すると確かにこの部屋は、一風変わってメルヘンチックな雰囲気だった。
ベットやソファーなどは、可愛らしい花柄や動物の柄に包まれていて、部屋の所々にクマやウサギなどのぬいぐるみが置かれているのも見える。
それに加えて窓辺には、縁を囲うようにして色とりどりの花たちが飾られていたので、気づくと俺は、この華やかな部屋の光景に見入ってしまっていた。
「普段はもう少しぬいぐるみなどを置いているのですが。今日はレン様が来るということで、頑張ってお片付けしました」
「もう少し……ってか、俺が今日来るって……?」
「うふふっ」
なぜ俺が来ることを知ってたんだ? と思い、リィシャに視線を移したところ、誤魔化すように笑われてしまったので、そういうことかと俺は納得する。
会場で俺を探し回っていたあたり、リィシャは俺がパーティーに出席することをあらかじめ知っていたのだろうが、どうやらお茶の誘いをするところまで、彼女にとっては計画のうちだったらしい。
「にしても、よくあの人混みから俺を見つけられたな」
「当然です。レン様がどこにいたとしても、私にはすぐわかっちゃいますから」
「いや、なんか怖いからやめてくれ……」
そう言いつつ嘆息する俺に、リィシャはケラケラっと笑って見せた。
この国の第一王女である彼女に、この手の冗談を言われると、なぜか背筋が凍りつくような感覚に見舞われるのだ。
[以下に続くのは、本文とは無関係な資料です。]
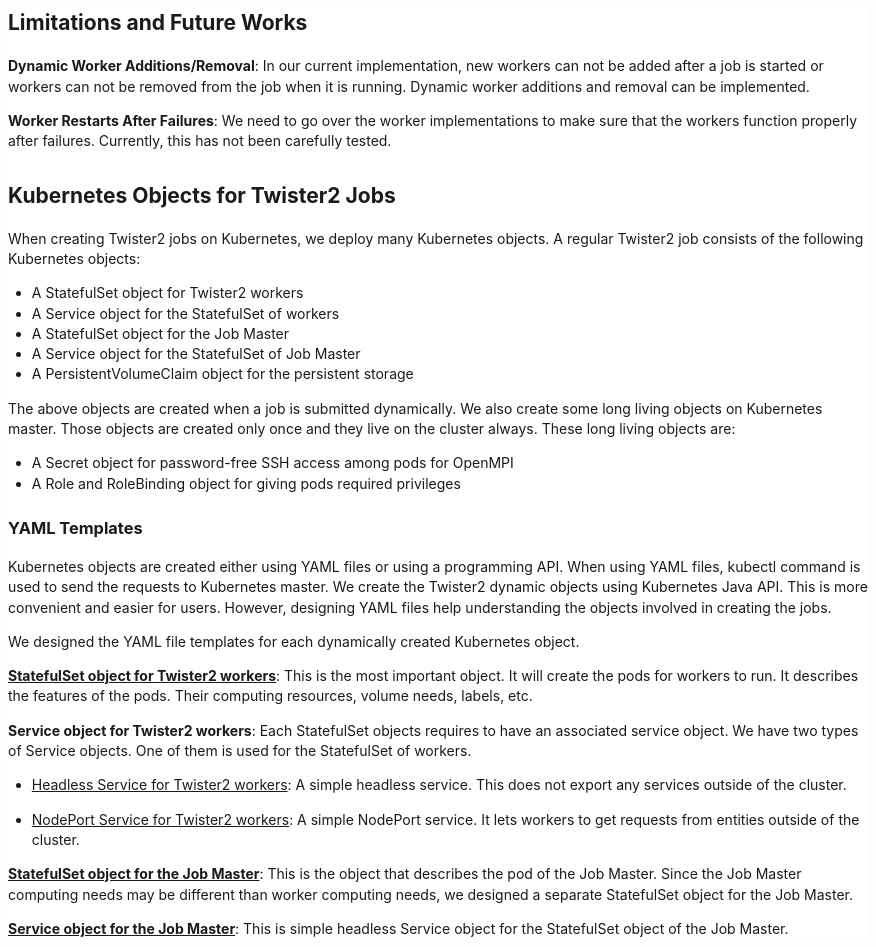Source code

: ## Limitations and Future Works
**Dynamic Worker Additions/Removal**: In our current implementation, new workers can not be added
after a job is started or workers can not be removed from the job when it is running. 
Dynamic worker additions and removal can be implemented. 

**Worker Restarts After Failures**: We need to go over the worker implementations 
to make sure that the workers function properly after failures. 
Currently, this has not been carefully tested. 

## Kubernetes Objects for Twister2 Jobs
When creating Twister2 jobs on Kubernetes, we deploy many Kubernetes objects. 
A regular Twister2 job consists of the following Kubernetes objects:
* A StatefulSet object for Twister2 workers
* A Service object for the StatefulSet of workers
* A StatefulSet object for the Job Master
* A Service object for the StatefulSet of Job Master
* A PersistentVolumeClaim object for the persistent storage

The above objects are created when a job is submitted dynamically. 
We also create some long living objects on Kubernetes master. 
Those objects are created only once and they live on the cluster always. 
These long living objects are:
* A Secret object for password-free SSH access among pods for OpenMPI
* A Role and RoleBinding object for giving pods required privileges

### YAML Templates
Kubernetes objects are created either using YAML files or using a programming API. 
When using YAML files, kubectl command is used to send the requests to Kubernetes master.
We create the Twister2 dynamic objects using Kubernetes Java API. 
This is more convenient and easier for users. 
However, designing YAML files help understanding the objects involved in creating the jobs. 

We designed the YAML file templates for each dynamically created Kubernetes object. 

[**StatefulSet object for Twister2 workers**](yaml-templates/statefulset-for-workers.yaml): 
This is the most important object. It will create the pods for workers to run. 
It describes the features of the pods. Their computing resources, volume needs, labels, etc. 
 
**Service object for Twister2 workers**: 
Each StatefulSet objects requires to have an associated service object. 
We have two types of Service objects. One of them is used for the StatefulSet of workers. 
* [Headless Service for Twister2 workers](yaml-templates/service-headless.yaml):
A simple headless service. This does not export any services outside of the cluster. 

* [NodePort Service for Twister2 workers](yaml-templates/service-nodeport.yaml):
A simple NodePort service. It lets workers to get requests from entities outside of the cluster.
 
[**StatefulSet object for the Job Master**](yaml-templates/statefulset-for-job-master.yaml): 
This is the object that describes the pod of the Job Master. 
Since the Job Master computing needs may be different than worker computing needs,
we designed a separate StatefulSet object for the Job Master. 
 
[**Service object for the Job Master**](yaml-templates/service-job-master.yaml): 
This is simple headless Service object for the StatefulSet object of the Job Master.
「ところでっ。お2人ともお食事はお済みになられましたか?」
「あ、ああ。食事なら少し前にパーティー会場で……」
「もしよろしければ、ご一緒にシフォンケーキなどはどうでしょう! 甘くて紅茶にもピッタリなのですよ!」
「……え、えっと」
かなりゴリ押し気味に勧めてくるリィシャ。
個人的にはこれ以上美味いものを食べるのは避けたいが。
「どうしますかアマネさん」
「……食べる」
うちの剣姫様に尋ねたところ、不機嫌そうな声で「食べる」と言われてしまったので、仕方なく俺も付き合うことにした。
「それじゃ頂こうかな」
「よかったっ! 今お持ちしますねっ!」
そう言うとリィシャは、近くにいたメイドさんにスマイル一つ。
するとほんの数秒足らずで、トレイに乗せられたシフォンケーキが俺たちのテーブルへと運ばれて来た。
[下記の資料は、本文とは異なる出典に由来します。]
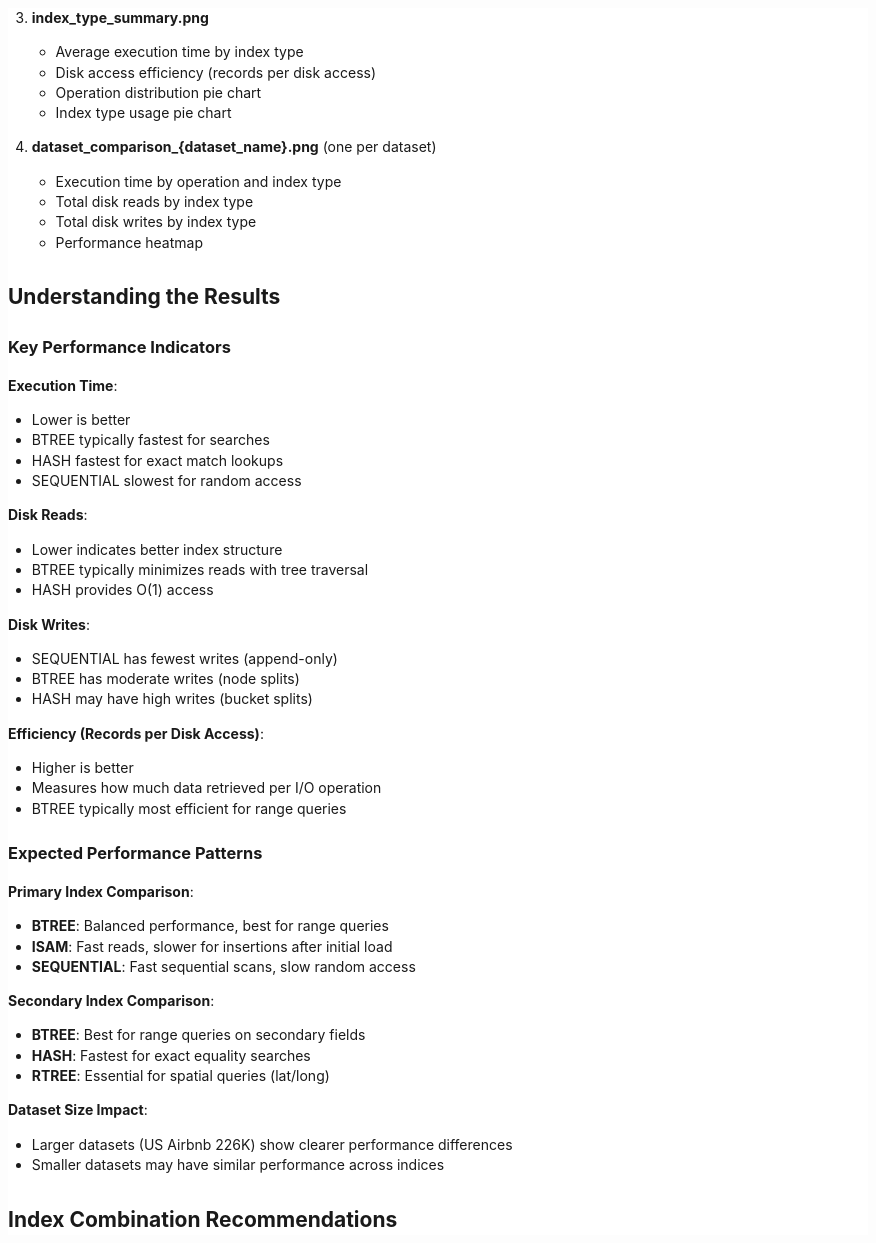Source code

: 3. **index_type_summary.png**
   - Average execution time by index type
   - Disk access efficiency (records per disk access)
   - Operation distribution pie chart
   - Index type usage pie chart

4. **dataset_comparison_{dataset_name}.png** (one per dataset)
   - Execution time by operation and index type
   - Total disk reads by index type
   - Total disk writes by index type
   - Performance heatmap

## Understanding the Results

### Key Performance Indicators

**Execution Time**:
- Lower is better
- BTREE typically fastest for searches
- HASH fastest for exact match lookups
- SEQUENTIAL slowest for random access

**Disk Reads**:
- Lower indicates better index structure
- BTREE typically minimizes reads with tree traversal
- HASH provides O(1) access

**Disk Writes**:
- SEQUENTIAL has fewest writes (append-only)
- BTREE has moderate writes (node splits)
- HASH may have high writes (bucket splits)

**Efficiency (Records per Disk Access)**:
- Higher is better
- Measures how much data retrieved per I/O operation
- BTREE typically most efficient for range queries

### Expected Performance Patterns

**Primary Index Comparison**:
- **BTREE**: Balanced performance, best for range queries
- **ISAM**: Fast reads, slower for insertions after initial load
- **SEQUENTIAL**: Fast sequential scans, slow random access

**Secondary Index Comparison**:
- **BTREE**: Best for range queries on secondary fields
- **HASH**: Fastest for exact equality searches
- **RTREE**: Essential for spatial queries (lat/long)

**Dataset Size Impact**:
- Larger datasets (US Airbnb 226K) show clearer performance differences
- Smaller datasets may have similar performance across indices

## Index Combination Recommendations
しかもそれを見たところ、ちゃんと人数分に切り分けられていたので、どうやらこのやり取りさえも、リィシャの計画のうちだったらしい。
「どうぞ召し上がってくださいっ」
この王女様はどこまで用意周到なんだと思いつつも、俺は恐る恐る綺麗にカットされたシフォンケーキをフォークで掬い、一直線に口へと運んだ。
「ん、美味いなこれ」
「それはよかったですっ」
すると当然のごとく味は美味で、無意識のうちに二口目を食べてしまうほど。
食感はしっとりしていて、一般的なシフォンケーキと比べてもパサパサ感が全く感じられない優しい舌触りだった。
「アマネ様、いかがでしょうか?」
「……お、おいひいです」
「まあっ! それはよかった!」
おまけに不機嫌そうだったアマネさんまでもを、ケーキを口に入れた瞬間幸せそうな表情にさせていたので、これは間違いなく美味しいと断言できる。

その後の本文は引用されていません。